The Cutthroat (Isaac Bell 10)
Page 120
“Keeping my hand in. How are you, Captain?”
The old friends shook hands warmly.
“How are you making out?”
“Better than your boys did in October.”
Honest Mike Coligney bristled. “What’s that supposed to mean?”
“The husband everybody said was chasing Mr. Medick claims he wasn’t.”
“What do you expect him to say? A man died. He didn’t want to get charged with manslaughter.”

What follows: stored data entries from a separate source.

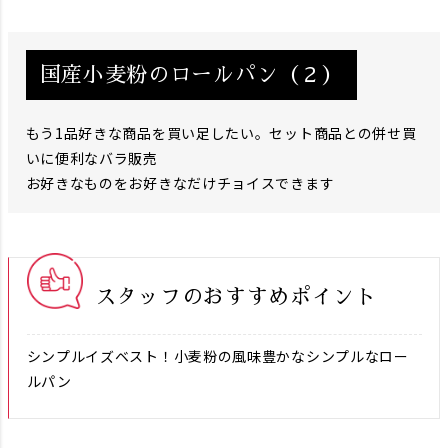
国産小麦粉のロールパン（２）
もう1品好きな商品を買い足したい。セット商品との併せ買
いに便利なバラ販売
お好きなものをお好きなだけチョイスできます
スタッフのおすすめポイント
シンプルイズベスト！小麦粉の風味豊かなシンプルなロー
ルパン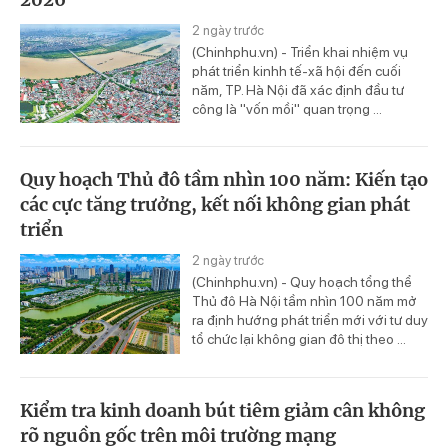
2 ngày trước
(Chinhphu.vn) - Triển khai nhiệm vụ
phát triển kinhh tế-xã hội đến cuối
năm, TP. Hà Nội đã xác định đầu tư
công là "vốn mồi" quan trọng ...
Quy hoạch Thủ đô tầm nhìn 100 năm: Kiến tạo
các cực tăng trưởng, kết nối không gian phát
triển
2 ngày trước
(Chinhphu.vn) - Quy hoạch tổng thể
Thủ đô Hà Nội tầm nhìn 100 năm mở
ra định hướng phát triển mới với tư duy
tổ chức lại không gian đô thị theo ...
Kiểm tra kinh doanh bút tiêm giảm cân không
rõ nguồn gốc trên môi trường mạng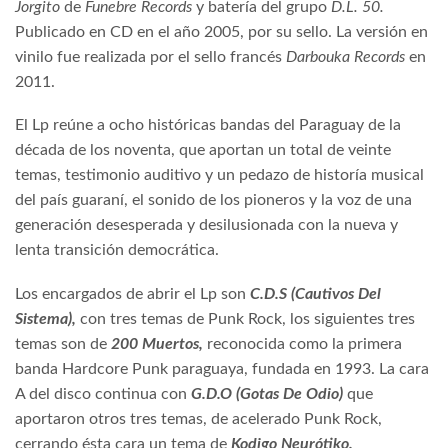
Jorgito
de
Funebre Records
y
batería del grupo
D.L. 50.
Publicado en CD en el año 2005, por su sello. La versión en
vinilo fue realizada por el sello francés
Darbouka Records
en
2011.
El Lp reúne a ocho históricas bandas del Paraguay de la
década de los noventa, que aportan un total de veinte
temas, testimonio auditivo y un pedazo de historía musical
del país guaraní, el sonido de los pioneros y la voz de una
generación desesperada y desilusionada con la nueva y
lenta transición democrática.
Los encargados de abrir el Lp son
C.D.S (Cautivos Del
Sistema),
con
tres temas de Punk Rock, los siguientes tres
temas son de
200 Muertos,
reconocida como la primera
banda Hardcore Punk paraguaya, fundada en 1993. La cara
A del disco continua con
G.D.O (Gotas De Odio)
que
aportaron otros tres temas, de acelerado Punk Rock,
cerrando ésta cara un tema de
Kodigo Neurótiko.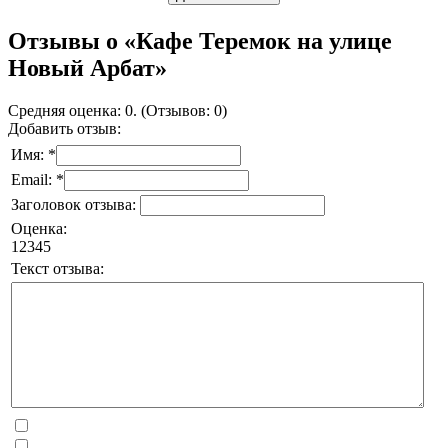
Отзывы о «Кафе Теремок на улице
Новый Арбат»
Средняя оценка: 0. (Отзывов: 0)
Добавить отзыв:
Имя: *
Email: *
Заголовок отзыва:
Оценка:
1
2
3
4
5
Текст отзыва: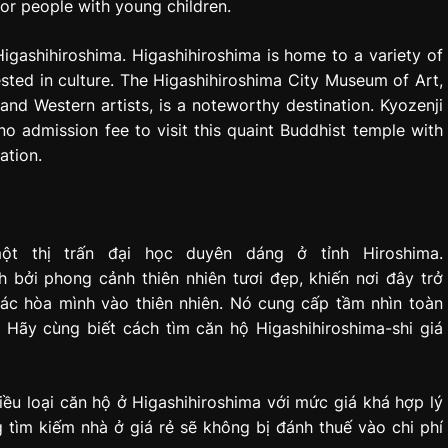
or people with young children.
Higashihiroshima. Higashihiroshima is home to a variety of
sted in culture. The Higashihiroshima City Museum of Art,
nd Western artists, is a noteworthy destination. Kyozenji
o admission fee to visit this quaint Buddhist temple with
ation.
ột thị trấn đại học duyên dáng ở tỉnh Hiroshima.
 bởi phong cảnh thiên nhiên tươi đẹp, khiến nơi đây trở
iác hòa mình vào thiên nhiên. Nó cung cấp tầm nhìn toàn
. Hãy cùng biết cách tìm căn hộ Higashihiroshima-shi giá
hiều loại căn hộ ở Higashihiroshima với mức giá khá hợp lý
tìm kiếm nhà ở giá rẻ sẽ không bị đánh thuế vào chi phí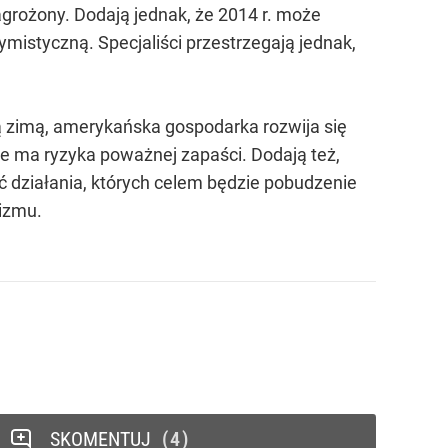
agrożony. Dodają jednak, że 2014 r. może
mistyczną. Specjaliści przestrzegają jednak,
zimą, amerykańska gospodarka rozwija się
ie ma ryzyka poważnej zapaści. Dodają też,
ć działania, których celem będzie pobudzenie
izmu.
SKOMENTUJ
4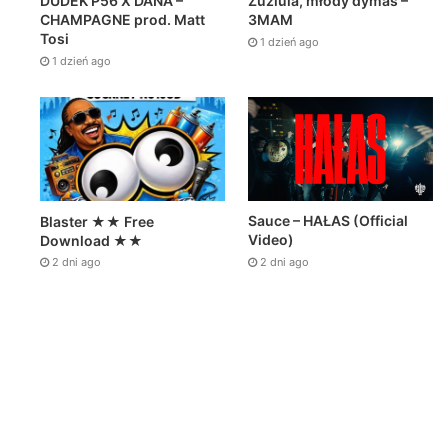
DUDEK P56 X DANA –
Zuziula, młody dymas –
CHAMPAGNE prod. Matt
3MAM
Tosi
1 dzień ago
1 dzień ago
Sauce – HAŁAS (Official
Blaster ★★ Free
Video)
Download ★★
2 dni ago
2 dni ago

“He also says he wasn’t cuckolded.”
“That’s not what he said last October.”
“He thought he’d been cuckolded at the time, but now he says he was set up. Some ‘friend’ sent him a letter: ‘Dear sir, I thought you should know that your wife is running around on you.’”
“Do you believe him?”
“His wife swore she never cheated on him.”
“Do you believe her?”
“She swore it on her deathbed.”
“What deathbed? She couldn’t be older than thirty-five.”
“TB. Gone in March.”
Mike Coligney crossed himself. “Mother Mary . . . So what was Medick doing on her fire escape?”
“He got a letter, too. Supposedly from the lady.”
“I remember the letter. Along the line of ‘Come up the fire escape, I’ll let you in my back window.’”
“She swore she never wrote it,” said Van Dorn. “Same deathbed.”
“Who did?”
“Whoever threw Mr. Medick off the fire escape.”
“Except for one thing,” said Coligney. “Detective Division matched that letter to a typewriter in the lady’s office where she worked.”
“There are two ways of looking at the typewriter,” said Joseph Van Dorn. “Either she lied on her deathbed . . . or the person who threw Mr. Medick off the fire escape typed the letter on that typewriter.”
Coligney knew that and changed the subject. “Medick was supposed to be afraid of heights. Where’d he get the nerve to climb four stories of fire escapes?”
Joseph Van Dorn rubbed his red whiskers, took off his hat, and ran a big hand over his bald scalp. He blinked, and his deep-set Celtic eyes grew dark with melancholy. “According to the lady’s poor devil of a husband, she was a woman worth taking chances for.”
“So Medick knew her.”
“
Hoped to know her better,” said Van Dorn, “encouraged by a letter written by someone who knew his weakness for other men’s wives.”
“How come no witness ever saw that ‘someone’?”